What are volume curves, and how do you optimize them for your business needs?
Volume curves form the basis of discounting the terms of business for many companies across various vertical industries like semiconductors, high-tech distribution, OEM manufacturing, and software—to name a few.
The idea is a simple one: if a customer buys more volume, we can discount the product or services further and incentivize the purchase of more units. Most likely, your company also has a standard set of curves with “volume break-points,” which may have some resemblance to Figure 1.
The two curves serve as examples for a) different product lines or b) for the same product line under normal or competitive/aggressive business scenarios. The table below represents an internal set of policies for various volume break points.

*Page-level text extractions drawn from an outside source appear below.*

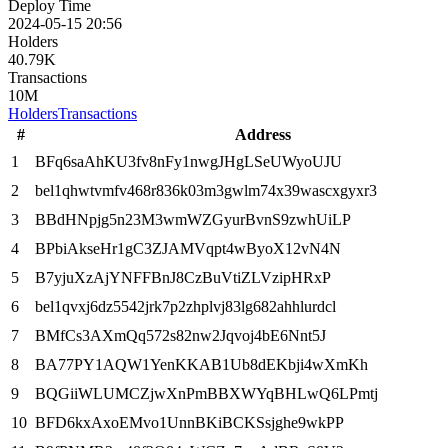
Deploy Time
2024-05-15 20:56
Holders
40.79K
Transactions
10M
Holders
Transactions
#
Address
1
BFq6saAhKU3fv8nFy1nwgJHgLSeUWyoUJU
2
bel1qhwtvmfv468r836k03m3gwlm74x39wascxgyxr3
3
BBdHNpjg5n23M3wmWZGyurBvnS9zwhUiLP
4
BPbiAkseHr1gC3ZJAMVqpt4wByoX12vN4N
5
B7yjuXzAjYNFFBnJ8CzBuVtiZLVzipHRxP
6
bel1qvxj6dz5542jrk7p2zhplvj83lg682ahhlurdcl
7
BMfCs3AXmQq572s82nw2Jqvoj4bE6Nnt5J
8
BA77PY1AQW1YenKKAB1Ub8dEKbji4wXmKh
9
BQGiiWLUMCZjwXnPmBBXWYqBHLwQ6LPmtj
10
BFD6kxAxoEMvo1UnnBKiBCKSsjghe9wkPP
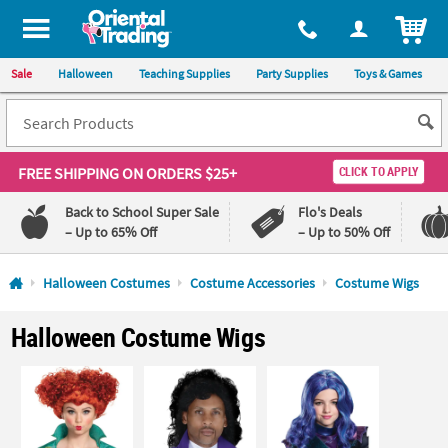
All content on this site is available, via phone, at
1-800-875-8480
.
. 
ITEM
Sale
Halloween
Teaching Supplies
Party Supplies
Toys & Games
FREE SHIPPING
ON ORDERS $25+
CLICK TO APPLY
Back to School Super Sale
Flo's Deals
– Up to 65% Off
– Up to 50% Off
Log In
Halloween Costumes
Costume Accessories
Costume Wigs
110%
100%
Halloween Costume Wigs
Lowest
Happiness
Price
Guarantee
Guarantee
QUICK
LINKS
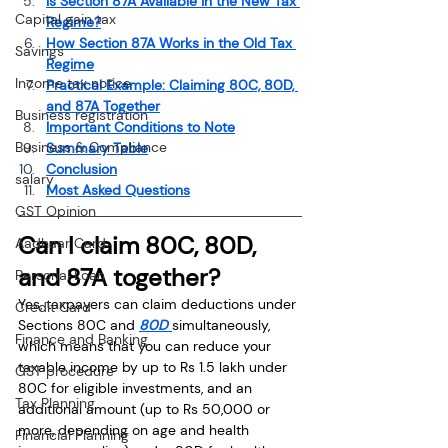
Is Section 87A Available in the New Tax 
Capital gain tax
Regime?
How Section 87A Works in the Old Tax 
Savings
Regime
Income tax notice
Practical Example: Claiming 80C, 80D, 
and 87A Together
Business registration
Important Conditions to Note
Business & Compliance
Summary Table
Conclusion
salary
Most Asked Questions
GST Opinion
Can I claim 80C, 80D, 
Aadhaar Card
and 87A together?
Personal Loan
Yes, taxpayers can claim deductions under 
Credit Card
Sections 80C and 
80D 
simultaneously, 
Finance and Banking
which means that you can reduce your 
taxable income by up to Rs 1.5 lakh under 
GST procedure
80C for eligible investments, and an 
Tax Planning
additional amount (up to Rs 50,000 or 
more, depending on age and health 
Financial Planning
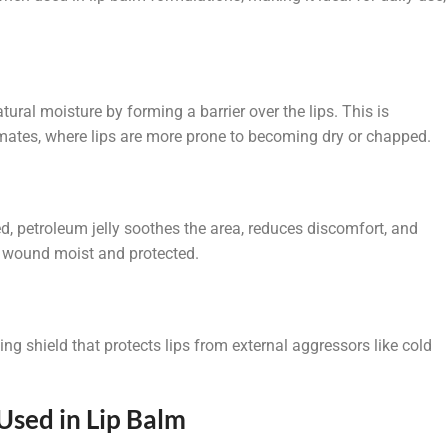
atural moisture by forming a barrier over the lips. This is
imates, where lips are more prone to becoming dry or chapped.
ed, petroleum jelly soothes the area, reduces discomfort, and
e wound moist and protected.
ting shield that protects lips from external aggressors like cold
Used in Lip Balm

In Table 1 above, the first three set of break points (1-25, 26-99, 100-499) can serve the low volume customers from a company’s website, where customers directly go to the website to research the product line-card, product features, compare specifications, and download datasheets. In this environment, the companies operate more like a B2C where they can directly reach the customer.
The next set of break points (500-999, 1K-4999, 5K-9999) entices and rewards customers for purchasing additional volume. In this case, the customer enters a quote through a partner portal which can be evaluated by a “deal desk” or “quote center.”
The last set (10K+ and above) works like a negotiated B2B environment where many additional factors can be taken into account (customer purchase history, volume compliance, etc.) to give a negotiated discount on top of the volume policy discount.
In my experience in working with customers across various vertical industries, I have seen different forms of the curve. Some customers keep it very simple and have just a few volume curves for their entire line of products or business. Some choose to have a unique curve for each of the product lines or product parent families, thereby creating numerous curves that need to be maintained over time. And there are some companies that are in between and walk the fine line between simplicity and complexity of business terms.
There are various factors to consider when creating and implementing volume curves. In particular, there are two important aspects to keep in mind:
1.) Evaluate your volume curves periodically to make sure the intended purpose is served:
Things change, so you must be prepared for any scenario. Let’s look at two simplified examples where the volume curves may need to be adjusted periodically.
Data: Actual recognized revenue against each volume tier and corresponding discount from the list price or some common reference price.
Current Policy: Current volume discount policy based on volume breaks.
Approved Policy: The result of user reviewed and implemented discount (can include volume discount and negotiated discount in some cases).
Proposed Policy: The result of optimization algorithm (statistical analysis) recommending where the volume discount policy should reside.
Example 1. Decreased Discounts from the Current Policy in Place
Let’s take a look at Example 1: the current policy is in place and expected to give volume discounts at a much steeper rate, but the approved policy based on the transaction data suggests that the volume discounts should be decreased from the current policy in place. By performing a statistical analysis on the data set, we can recommend the right slope at which the proposed policy curve should reside. This can be pertinent to certain sub-sets of products or could be a result of legacy and outdated policies that need to be evaluated and further refined as the market and business conditions change.
Example 2. Increased Discounts from the Current Policy in Place
Let’s take a look at the Example 2: for a different product family, the current policy is in place and expected to give volume discounts at a certain standard rate, but the approved policy based on the transaction data suggests that the volume discounts should be increased from the current policy in place to meet the competitive market conditions. By performing statistical analysis on the data-set, we can recommend the right slope at which the proposed policy curve should reside, thus leaving ample room to apply the negotiated discount for each customer deal.
2.) Distinguishing between the volume curve discount (list price at volume) and negotiated discount:
“Negotiated Price = List Price @ Volume + Negotiated Discount”
Volume curves have a special role in pricing and should be managed separately for consistency and clarity of pricing. The volume curve policy should form the basis of an intelligent decision support system giving the user the ability to apply more conservative or realistic negotiated discounts. It is important to clearly differentiate between the list price at volume (which should be driven from a policy) and the negotiated discount.
This becomes even more important for companies considering a smart pricing (price optimization) project, as the policy based volume discount can be separated from the actual negotiated discount, thus giving users the true sense of what is being negotiated in each quote or deal. Once the true negotiated discount is calculated, the smart price guidance will be able to provide the right target price guidance.
By properly utilizing and monitoring volume curves, businesses with an array of product lines and customers buying at various levels can tune their pricing to better fit their situation.